So I went back to school to get my paralegal certificate, unaware until halfway through the program of the near-impossibility of actually getting a paralegal job in this town.
Flash forward to today. I had a job interview yestrday through a placement service and was supposed to hear today. Didn’t hear anything so I called the agency. The agent tells me the interviewer told her that everything was great, he liked me a lot but he’s on the fence about hiring me because, with my paralegal certificate, he thinks I’ll get a paralegal job and quit. The agent puts me in the humiliating experience of explaining that I won’t quit to take a paralegal job because I can’t get a paralegal job.
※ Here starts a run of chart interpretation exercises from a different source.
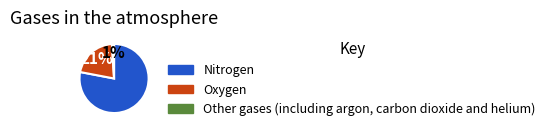

To the nearest percent, what is the average slice percentage?

33%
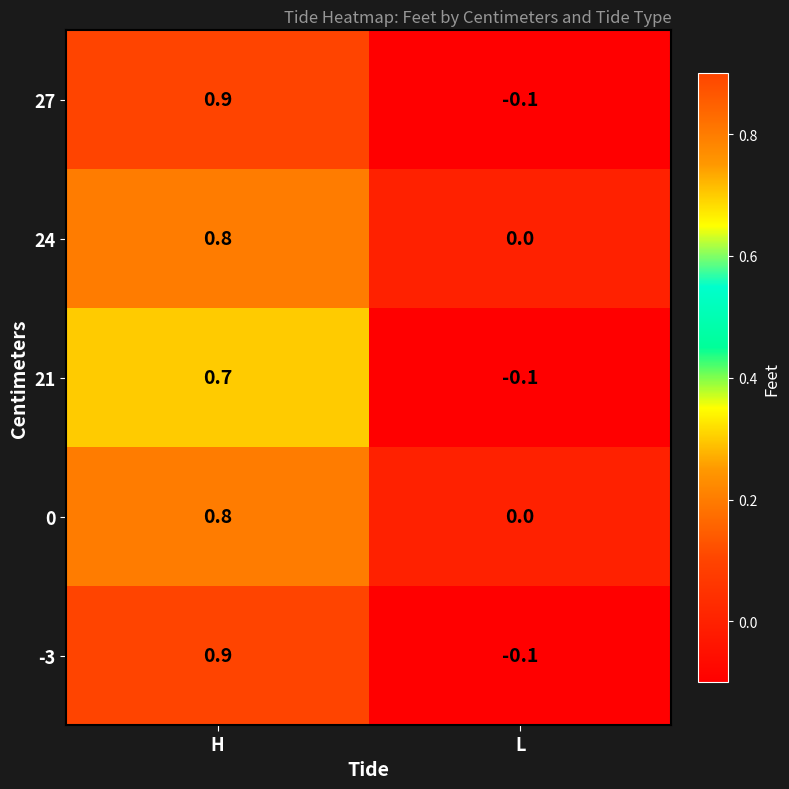

What is the sum of the 24 values at H and L?

0.8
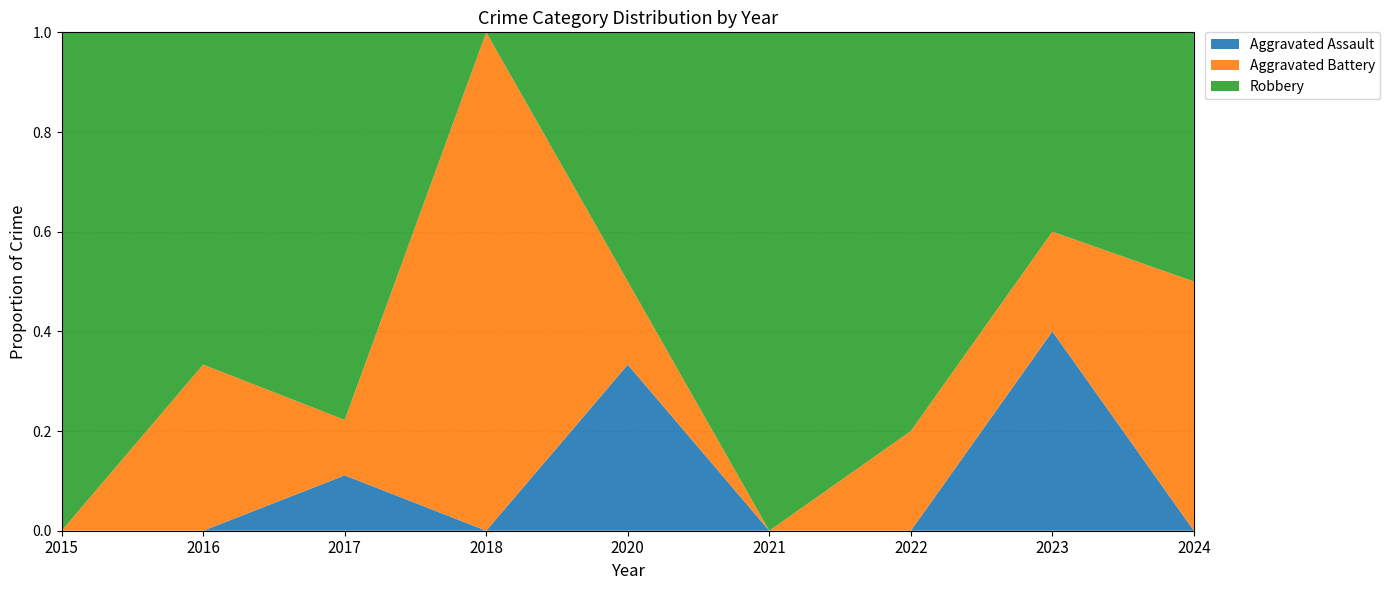

Reading left to right, extract all data points from this chart.

Aggravated Assault: 0	0	1	0	2	0	0	2	0
Aggravated Battery: 0	2	1	2	1	0	2	1	1
Robbery: 3	4	7	0	3	2	8	2	1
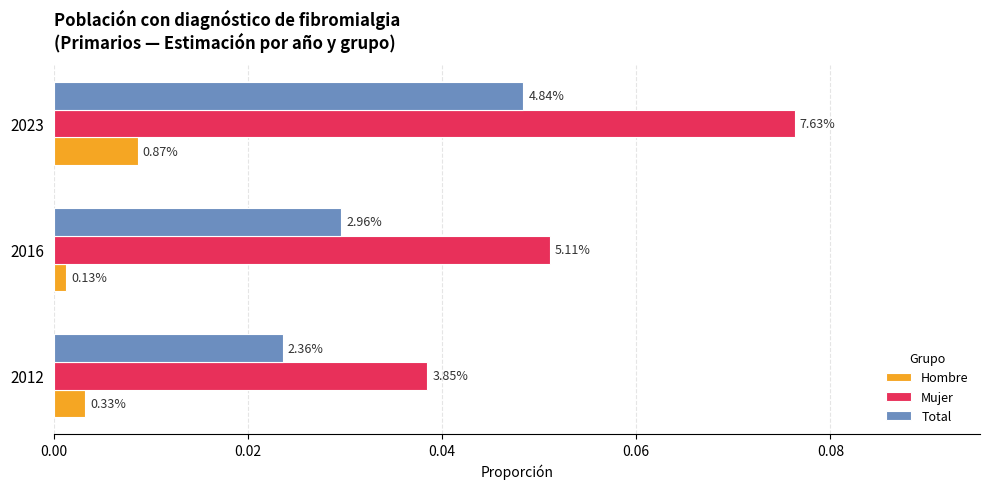

What are all the series names shown in the legend?

Hombre, Mujer, Total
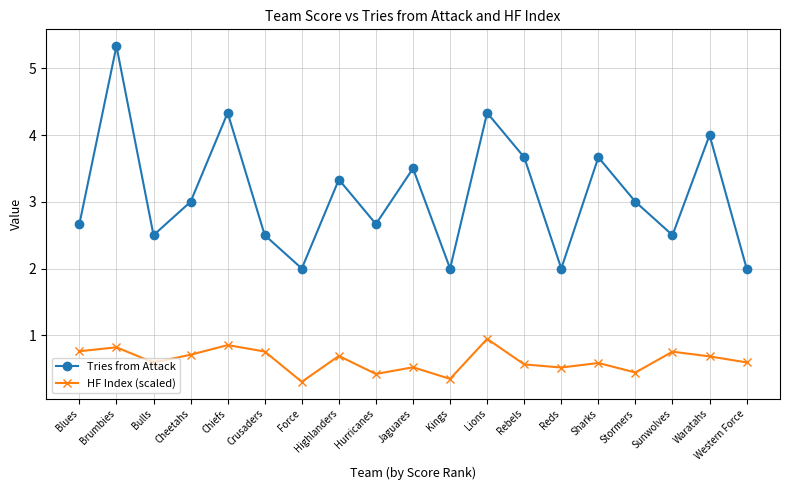

How many series are shown in this chart?

2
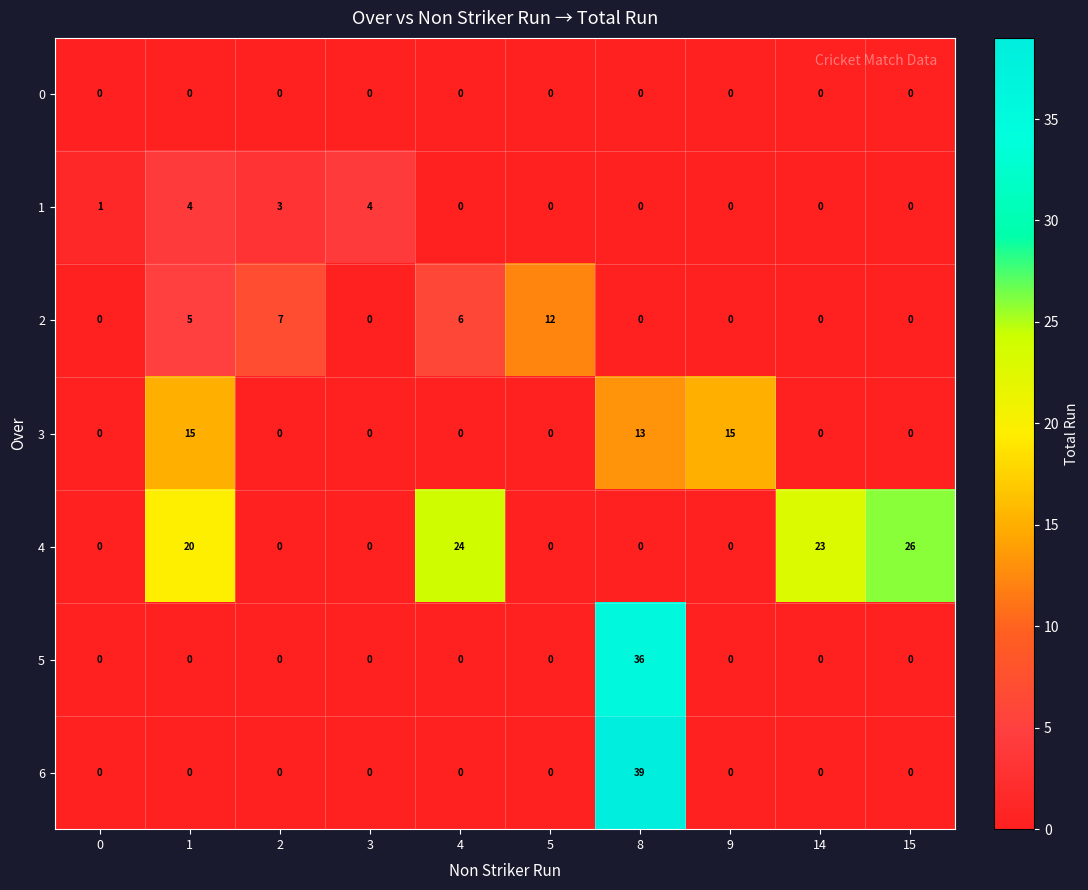

Which series has the largest range (max minus min)?

6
Now that I’ve been humiliated I’m back to waiting to hear. Supposed to hear before 5:00 today but that obviously didn’t happen.
Dude, I don’t think you’re the one with the problem or any explaining to do: potential employers who second-guess your motives SUCK. If the interviewer had any question about your future professional plans, they should have asked you about it during your interview (or in a follow-up). I know that some employers have been burned in the past and feel that they have a right to be paranoid, but stick it out: I think you’ll be happier with an employer who grants you the benefit of the doubt from the get-go.
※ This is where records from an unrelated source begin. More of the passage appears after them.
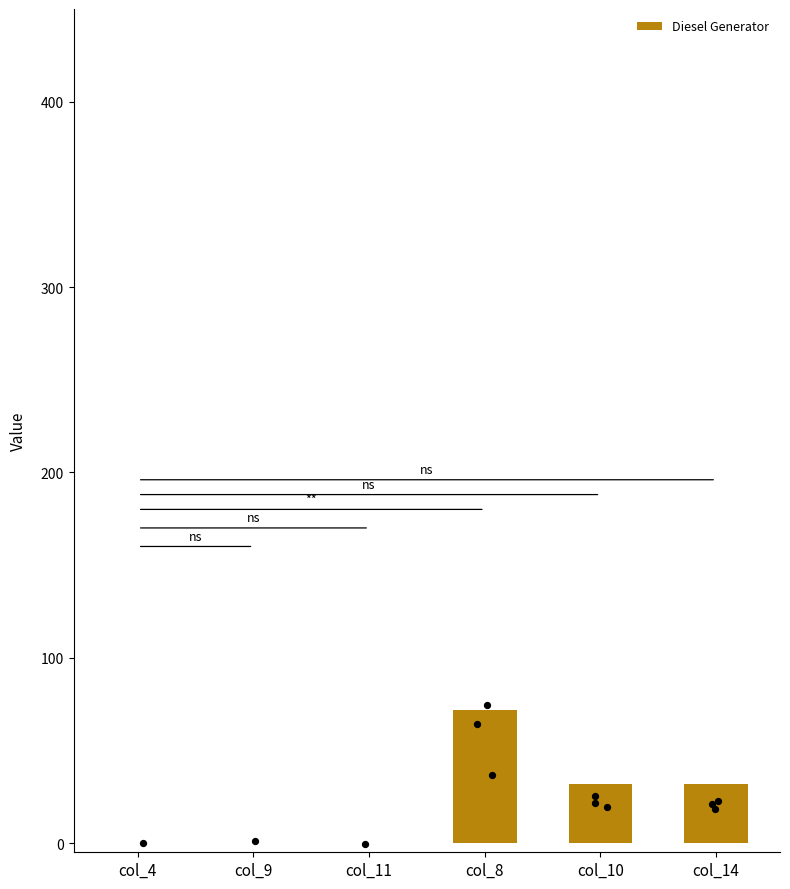

What is the change in value from col_4 to col_10?

+32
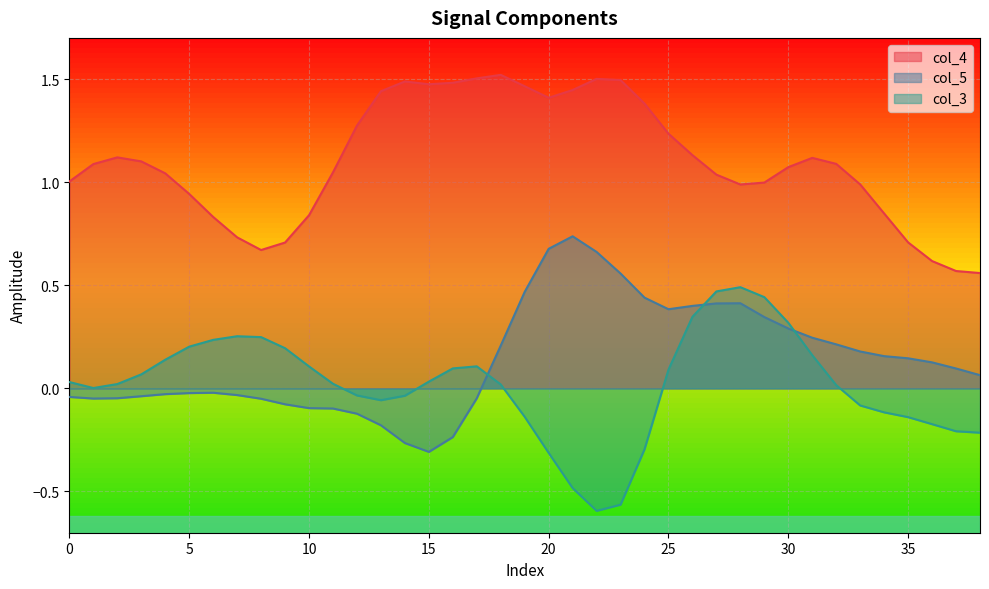

List the series in order of their peak value, lowest first.

col_3, col_5, col_4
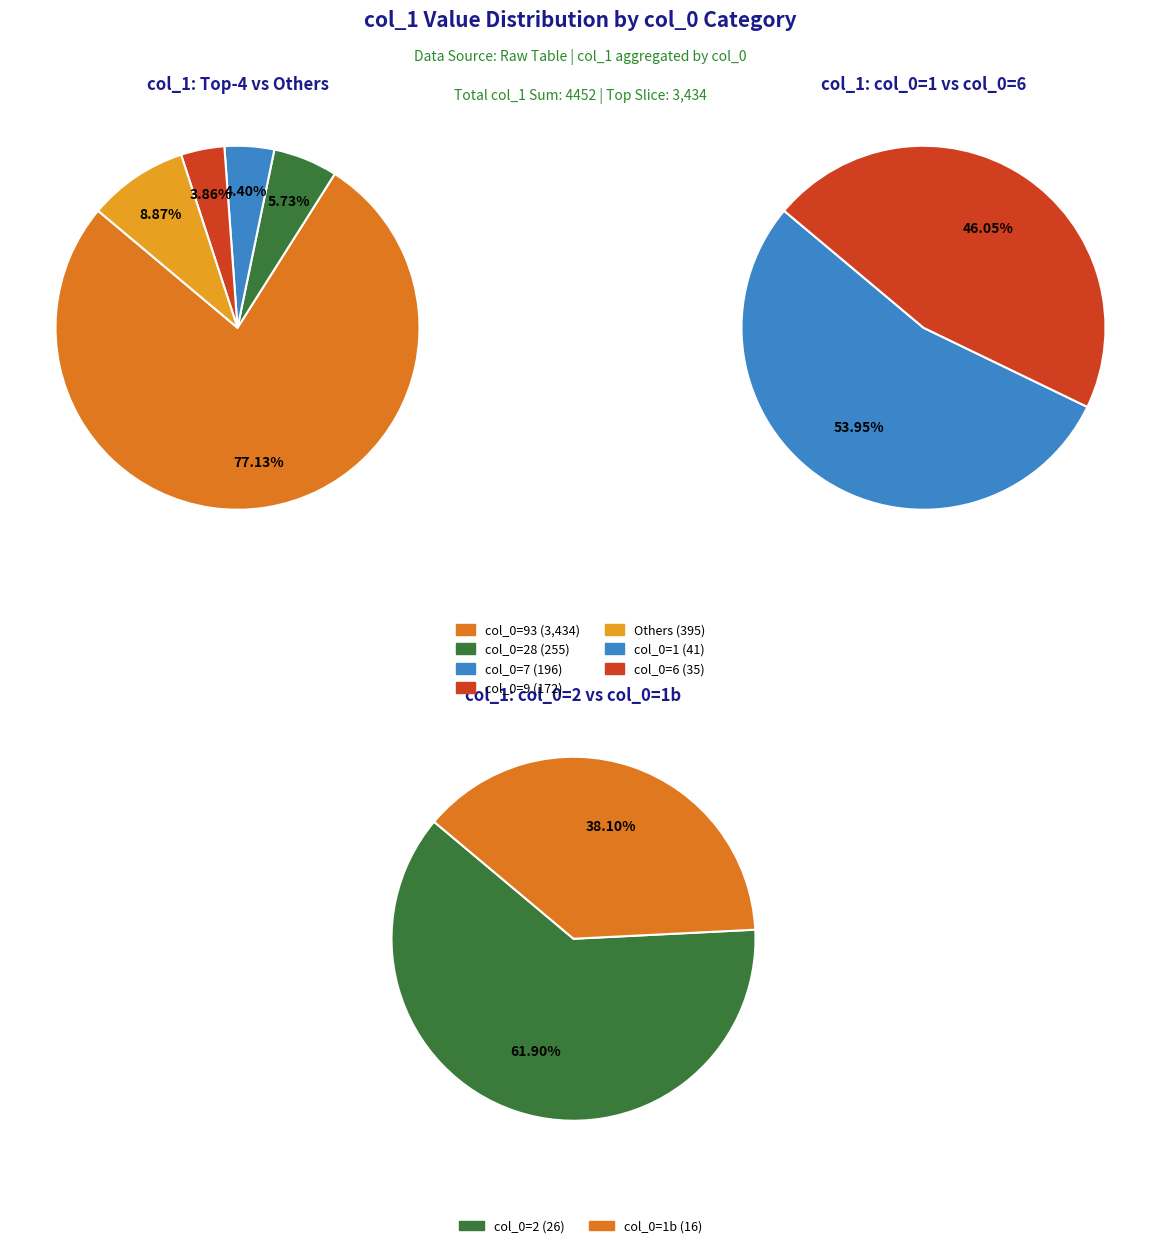

Do 3 and 1 together represent more than half of the pie?

No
Yeah, I’m with Misnomer. It’s the worst possible thing to hear when you’re looking for work, but there are indeed jobs that you’re better off not having. The short-term necessity of having income again is definitely a big deal, but there is a much longer-term cost to your SOUL that comes from working at a place where management is so paranoid and you’re going in with a perceived strike against you.
If you keep hearing that you’re over-qualified, it sounds like this headhunter/job placement person isn’t finding the right positions for you. Can you switch to a different one? Are these temp jobs? A friend of mine is using a head-hunter to keep him in temp work while he looks for a “real” job on his own.
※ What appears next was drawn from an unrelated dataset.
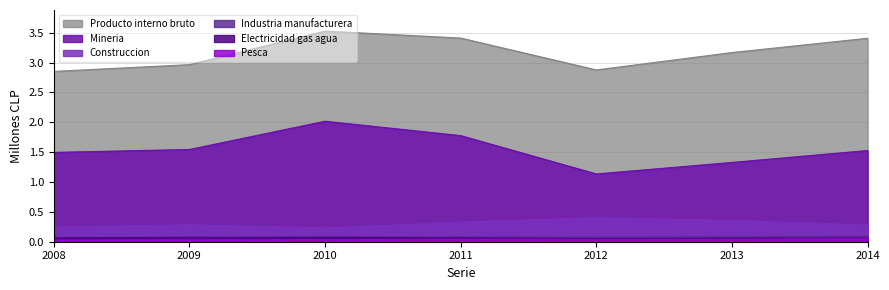

What is the sum of the Mineria values at 2011 and 2008?

3.3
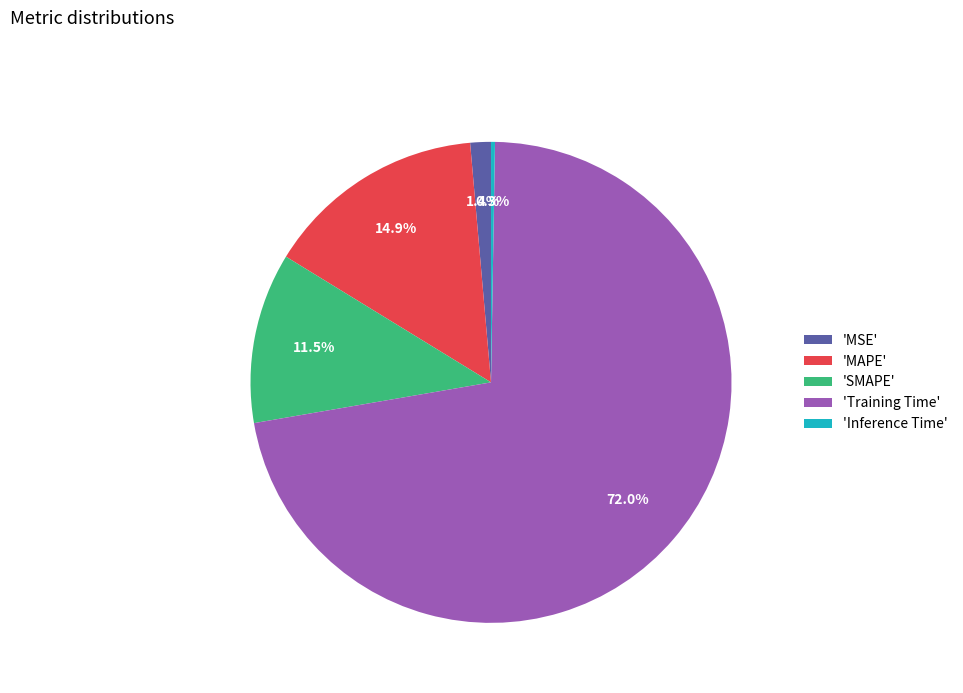

To the nearest percent, what is the difference between the largest and smallest slice percentages?

72%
Their still having phone problems so I emailed my contact, who tells me that the job is mine if I want it, except oh, we offered you an afternoon schedule (4 10-hour days, 10AM-8PM which while not ideal is doable) but in the intervening 24 hours the company has had “staffing needs changes” and now if you want the job you’ll be working 2PM to midnight and still only four days a week.
The phrase “bait and switch” comes to mind. As does the phrase “evil mother fuckers.”
I ever-so-politely declined the bullshit hours change and ever-so-politely asked about other available postings, all the while trying very hard to remember that thing about not burning bridges and not including words and phrases like “horseshit” and “waste my time” and “what the hell is wrong with you that you think you can fuck with my life like this?”
We are the Big Giant Evil Corporation. You’re just some person. If you won’t eat it raw, perhaps we can find someone else who will.
And we’d be fools not to try and see if we couldn’t GET you to eat it raw.
Of course, this also tells YOU something about our ideas of personnel management, but you’re just some person, and therefore couldn’t possibly be bright enough to figure that out…
Otto, I didn’t know you were looking for a paralegal job. There’s been a paralegal opening at the company where I work for a few weeks. I don’t think they’ve filled it (since it’s still showing on our intranet) and the hiring process can be really slow and painful, but I can send you the job description tomorrow if you want. I don’t know anything about how the legal dept. is but, in general, it’s a pretty decent place to work. Very flexible, people aren’t constantly looking over your shoulder, etc. They offer domestic partner benefits, too.
Slight tangent, and just out of curiousity, but why is it so hard to get a paralegal job in Madison? If you’ve already discussed this in another thread just point me at it…
Because we have a law school here, and people who come to Madison for law school often decide to stay here. Law firms, given the choice of hiring an actual lawyer as a clerk versus hiring a paralegal, will often go with the lawyer both because of the broader range of tasks the lawyer can do and the higher rate a lawyer can be billed ($100/hr for a lawyer as opposed to $50/hr for a paralegal). So those firms that do hire paralegals or legal secretaries have their choice. Add that to a total lack of experience when they’re looking for people with two years or more of experience and trying to get a paralegal job in this town is largely a waste of time.